==== Text provided ====

# Rancilio / Eureka



## philw (Jun 21, 2015)

The "Morris Marina" of coffee machines, my supplier tells me, but he doesn't know that I have some fine memories of one of those.

My roaster lives elsewhere.

This is the tank machine as I don't actually drink that much coffee and I do need to use the rest of the kitchen for making food.

Review-wise, I'm still dialling this in, but it does what you'd expect.

The *Rancilio ST1 *was a replacement for a NS Oscar I'd run for a good few years, which replaced an earlier Gaggia. At two to three times the Oscar price, this is a much more powerful machine, capable of continuous operation I'd expect, and easily capable of steaming and brewing at the same time. I knew precisely how to drive the Oscar though, something which I'm still working on with this. The machine has power to spare, and that's the main thing I notice about it. The filters are beefy, and you don't have to hold the machine down whilst you rotate them in. I plumbed in the drain because the "take me out to empty me" tray is really fiddly. I use an external shot timer, although final tuning of the shot is "by eye". I may need to rig some LED lights down there to help with that in winter.

Dead easy to clean - there is some stainless steel, but it's not where you can get finger prints and most of the body is tough ABS. The drip-tray feels a bit crude, like you could cut yourself of the edges, although actually you can't. Inside there's more space than I found in the Oscar, although pretty agricultural.

====

* [Task A]:
Edit the records from their beginning through the line containing "Mai Son, Son La, Vietnam": write those lines out again with "outline" changed to "silhouette" and nothing else altered. Leave the pictures out.

==== Information shown ====

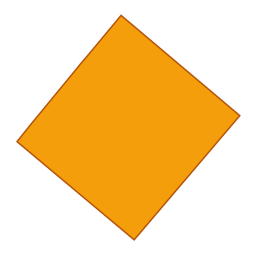 outline of Ringgold, Iowa, United States of America, rotated 130°
{"feature_id": "52423323B92247192856320", "entity_name": "Ringgold", "entity_type": "district", "adm_level": 2, "iso_a3": "USA", "parent_name": "United States of America", "parent_adm1": "Iowa", "projection": "orthographic", "projection_center": [-94.258, 40.735], "detail": "fine", "context": "isolated", "style": "filled", "palette": "amber", "viewbox_px": 256, "rotation_deg": 130, "n_neighbors": 0, "source": "geoboundaries", "source_scale": "gbopen_adm2", "svg_char_len": 389}
<svg xmlns="http://www.w3.org/2000/svg" viewBox="0 0 256 256"><g transform="rotate(130 128 128)"><path d="M132.0,205.3L182.7,204.8L183.4,204.8L186.5,204.8L203.1,204.4L209.8,204.2L209.7,51.4L46.7,50.3L46.2,205.7L46.4,205.7L50.2,205.7L61.1,205.6L86.7,205.5L94.5,205.5L98.8,205.5L103.8,205.5L109.5,205.6L112.2,205.5L132.0,205.3Z" fill="#f59e0b" stroke="#b45309" stroke-width="1.5"/></g></svg>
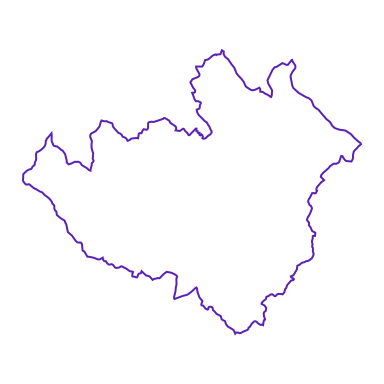 Mai Son, Son La, Vietnam
{"feature_id": "81297802B85756054610964", "entity_name": "Mai Son", "entity_type": "district", "adm_level": 2, "iso_a3": "VNM", "parent_name": "Vietnam", "parent_adm1": "Son La", "projection": "natural_earth1", "projection_center": [103.999, 21.168], "detail": "fine", "context": "isolated", "style": "outline", "palette": "violet", "viewbox_px": 384, "rotation_deg": 0, "n_neighbors": 0, "source": "geoboundaries", "source_scale": "gbopen_adm2", "svg_char_len": 5949}
<svg xmlns="http://www.w3.org/2000/svg" viewBox="0 0 384 384"><path d="M292.7,61.7L292.1,59.9L291.7,60.0L287.9,64.8L286.5,64.9L282.5,63.1L276.7,66.8L274.5,67.4L272.5,69.9L267.5,80.2L268.2,83.4L272.0,90.2L272.1,91.1L271.7,95.4L271.3,96.8L271.0,97.1L267.7,94.7L266.1,94.2L262.6,91.9L260.3,91.7L260.2,89.2L259.4,87.7L254.7,89.9L252.2,90.3L250.9,89.9L246.1,86.8L245.1,85.2L244.0,82.3L241.6,79.0L238.2,75.5L236.6,73.4L234.3,67.7L231.4,64.1L228.1,59.2L224.8,56.5L223.6,53.9L223.8,51.6L221.9,50.3L220.5,54.2L216.9,54.6L216.4,55.0L215.8,54.4L213.1,55.3L208.7,59.0L207.0,59.8L205.2,60.1L203.5,64.6L202.1,66.6L196.1,66.5L196.1,67.7L196.4,68.5L199.3,73.8L199.5,74.8L199.3,75.7L198.4,76.8L192.4,79.3L190.5,82.2L190.4,82.5L193.2,87.8L194.7,89.6L195.2,90.7L195.0,92.1L194.7,92.5L192.2,92.8L194.6,99.3L195.9,101.2L198.1,101.2L200.6,102.4L200.9,102.9L199.8,105.6L199.7,108.0L199.1,108.7L197.1,109.4L196.6,109.9L197.5,112.8L198.5,114.8L204.8,121.1L206.9,122.5L208.2,125.1L209.1,126.1L210.7,129.8L211.6,131.3L211.6,132.5L210.5,134.2L207.6,136.2L205.9,138.0L204.4,138.6L203.3,138.7L202.4,138.3L202.8,136.7L202.3,135.1L201.5,134.4L200.4,135.4L199.7,135.1L199.4,134.7L199.7,133.6L199.6,132.8L198.4,133.0L197.7,132.7L197.6,131.2L196.8,131.2L196.3,130.8L196.5,128.6L195.9,128.5L195.5,128.9L189.5,135.1L188.6,135.1L187.1,132.7L185.3,131.1L184.0,129.1L183.1,128.7L179.8,131.0L175.6,130.4L176.1,129.5L176.2,127.8L176.1,127.3L174.9,125.9L170.2,122.8L169.3,120.7L165.4,118.3L164.0,118.0L163.0,118.9L155.3,121.5L153.2,122.0L151.9,121.7L149.2,122.1L148.4,122.7L148.1,123.4L148.1,127.8L147.7,128.9L146.7,129.8L143.7,129.2L142.7,130.3L141.5,133.2L139.3,133.2L138.7,134.1L138.1,138.3L136.7,138.0L132.4,138.4L130.9,138.8L130.0,139.8L128.4,140.6L127.4,140.7L126.8,139.2L125.5,137.8L122.5,136.6L121.9,135.1L120.4,133.7L118.5,133.0L114.4,128.5L112.9,126.4L112.6,124.1L111.9,123.2L108.1,122.0L106.8,121.2L104.2,121.3L101.5,120.5L100.8,122.0L99.5,126.5L98.5,127.8L95.6,131.2L91.2,133.5L90.3,135.1L90.2,136.9L91.9,141.2L91.5,144.8L91.6,147.4L91.8,148.9L93.2,153.5L92.7,158.7L93.6,160.7L93.2,161.9L92.2,162.6L91.7,163.8L91.7,165.2L90.7,168.9L90.5,170.7L88.7,169.9L86.8,168.1L81.9,165.2L80.4,162.9L78.6,161.8L74.8,161.8L70.6,163.8L68.6,164.4L66.7,162.4L66.7,160.4L65.1,154.1L62.6,150.5L61.4,150.1L59.6,148.4L57.0,146.5L54.3,146.0L53.5,145.4L51.6,140.9L51.7,135.5L51.5,133.3L48.4,137.1L46.7,138.7L46.5,139.9L45.8,140.9L45.6,143.8L44.8,145.9L43.6,147.6L41.2,149.7L39.1,151.2L36.7,152.2L36.0,154.3L36.2,158.9L35.9,160.3L34.8,162.8L34.7,164.8L32.5,166.7L32.0,167.9L31.0,169.0L29.0,169.6L26.8,170.8L23.3,174.1L23.0,180.5L23.7,182.1L25.8,184.4L27.3,184.6L28.8,184.2L29.7,184.6L34.0,188.3L35.8,189.0L39.7,191.4L41.7,192.1L43.5,193.6L44.0,194.5L48.2,197.6L50.5,199.9L52.0,202.2L52.2,203.3L54.3,205.6L54.3,208.5L55.0,210.3L56.4,211.6L56.8,214.9L60.5,218.1L64.7,220.7L65.3,222.6L66.3,224.4L67.7,231.2L68.1,232.3L72.1,235.7L75.5,240.6L77.1,242.2L78.1,242.5L80.7,242.5L82.0,244.1L82.6,250.6L84.4,251.5L87.4,256.7L89.3,256.8L93.9,257.8L98.0,259.4L99.8,259.4L102.7,257.7L103.1,259.5L103.8,260.7L104.3,261.2L105.9,261.2L106.8,262.7L108.4,264.4L109.2,264.6L111.8,264.2L113.0,264.9L115.2,267.6L116.8,268.0L119.5,267.4L120.7,266.5L121.7,266.3L126.2,268.6L128.6,270.4L130.5,271.4L132.8,271.7L133.1,272.0L132.3,274.2L132.2,276.1L132.6,276.5L134.8,276.8L136.2,277.4L137.2,277.3L138.3,274.3L138.8,273.7L140.8,273.3L141.6,271.2L146.0,275.4L148.9,276.1L150.0,276.8L152.6,279.9L153.8,279.0L156.9,278.4L157.5,278.0L159.5,278.3L163.6,274.1L166.7,271.8L171.6,272.8L173.9,273.9L176.7,275.6L177.1,276.8L176.6,277.6L176.4,279.3L176.5,284.8L176.0,286.4L175.4,291.7L174.1,296.8L174.2,298.3L174.5,299.0L182.8,295.9L187.2,294.8L191.0,292.1L195.3,288.2L196.4,287.5L197.0,288.4L197.5,292.1L199.5,297.5L202.4,301.1L201.3,304.4L201.6,305.3L203.3,305.7L205.4,308.6L207.6,309.6L208.2,309.2L208.5,307.5L208.9,307.0L210.4,306.7L211.9,307.0L212.6,307.8L213.0,310.1L214.6,311.5L216.6,313.9L220.8,316.1L221.5,318.9L222.8,320.1L225.0,321.1L226.0,324.2L227.8,326.5L232.7,329.4L233.9,330.5L235.2,333.7L236.2,332.5L238.2,332.6L239.6,333.2L241.2,332.8L243.3,331.6L247.3,330.0L248.3,329.0L248.6,327.6L250.2,326.5L251.4,324.2L253.8,321.6L254.7,321.3L255.7,321.3L256.7,321.9L257.9,323.2L260.5,324.9L262.0,324.6L263.1,325.1L263.6,321.6L264.1,320.1L264.9,319.8L265.1,319.3L264.0,316.2L263.7,313.3L264.2,312.1L265.7,310.9L266.3,308.0L264.5,305.5L261.6,303.9L261.6,303.1L263.2,301.2L265.9,299.1L266.4,296.8L268.5,296.1L270.5,294.5L272.4,294.3L274.6,296.1L275.5,296.1L277.2,294.3L278.5,293.9L281.2,294.0L282.6,294.4L282.9,294.1L284.4,292.1L285.2,289.0L286.2,288.0L287.1,285.2L291.1,280.5L293.2,280.1L293.9,279.3L293.8,278.9L291.2,277.2L290.9,276.3L293.3,275.3L294.5,273.5L296.9,269.3L297.3,265.8L299.8,264.6L301.7,262.9L304.5,262.1L306.4,261.1L307.7,261.0L309.3,260.3L311.9,258.2L312.9,256.4L313.7,254.0L312.8,251.1L313.0,249.1L312.8,247.7L312.1,246.7L312.5,244.4L311.9,241.3L312.7,238.5L312.8,236.1L313.1,235.9L315.0,235.9L315.3,232.7L312.2,231.1L310.4,227.1L309.1,225.6L308.9,224.8L309.1,222.8L306.9,220.0L307.8,217.2L308.8,215.9L310.2,213.2L311.9,208.8L311.9,207.9L310.8,205.7L310.1,205.5L309.4,204.7L308.3,202.1L308.2,200.9L308.9,199.0L309.9,197.7L312.1,193.2L313.6,193.0L314.4,193.4L315.6,193.2L316.2,192.6L316.6,191.4L317.1,190.7L316.4,190.0L316.3,189.0L317.1,187.0L321.4,182.1L324.1,180.2L320.8,176.8L321.3,175.0L323.1,172.9L328.8,167.9L330.1,166.1L333.5,163.8L335.0,163.6L336.0,163.9L338.7,162.5L339.4,161.4L341.2,156.0L342.5,156.2L343.3,157.8L345.0,160.1L346.2,161.0L351.4,161.5L352.5,159.6L353.1,157.4L352.9,155.8L353.7,151.7L355.1,149.9L357.4,147.8L357.9,146.9L361.0,144.2L360.5,143.1L357.5,140.8L353.8,137.4L351.0,134.2L345.4,130.5L339.6,129.7L335.0,128.2L332.3,125.9L329.9,121.9L326.3,119.0L318.5,109.8L315.6,107.9L313.8,106.2L311.5,100.5L308.6,98.0L306.3,97.3L298.8,93.0L293.4,88.1L292.3,85.7L290.6,76.9L290.8,75.0L292.5,71.8L295.0,68.5L295.4,67.7L295.4,66.1L295.0,65.0L292.7,61.7Z" fill="none" stroke="#5b21b6" stroke-width="2"/></svg>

====

* [Task B]:
Continue the forum post about the Rancilio coffee machine from the point where it stops.

* [Exercise response A]:
 silhouette of Ringgold, Iowa, United States of America, rotated 130°
{"feature_id": "52423323B92247192856320", "entity_name": "Ringgold", "entity_type": "district", "adm_level": 2, "iso_a3": "USA", "parent_name": "United States of America", "parent_adm1": "Iowa", "projection": "orthographic", "projection_center": [-94.258, 40.735], "detail": "fine", "context": "isolated", "style": "filled", "palette": "amber", "viewbox_px": 256, "rotation_deg": 130, "n_neighbors": 0, "source": "geoboundaries", "source_scale": "gbopen_adm2", "svg_char_len": 389}
<svg xmlns="http://www.w3.org/2000/svg" viewBox="0 0 256 256"><g transform="rotate(130 128 128)"><path d="M132.0,205.3L182.7,204.8L183.4,204.8L186.5,204.8L203.1,204.4L209.8,204.2L209.7,51.4L46.7,50.3L46.2,205.7L46.4,205.7L50.2,205.7L61.1,205.6L86.7,205.5L94.5,205.5L98.8,205.5L103.8,205.5L109.5,205.6L112.2,205.5L132.0,205.3Z" fill="#f59e0b" stroke="#b45309" stroke-width="1.5"/></g></svg>
 Mai Son, Son La, Vietnam

* [Exercise response B]:
I switched to this grinder from a big Gaggia (MDF?) I'd been using for years. This *Zenith Club E* is a stupidly large grinder, but it's quiet and the control system doesn't look like it was built in someone's garage. It grinds, although the delivered weight has some variation. But then my machine isn't automatic so that's easy to compensate for. It's a pleasure to use, hands free too. The little tray comes with the grinder and seems like a very Italian solution to the simple engineering problem of getting the grinds into the filter. However mostly the grinder does that perfectly - there's very little spill from this; certainly less than the Gaggia. Oh yes, the little hopper takes my 200g-per-roast without hassle directly from the drum.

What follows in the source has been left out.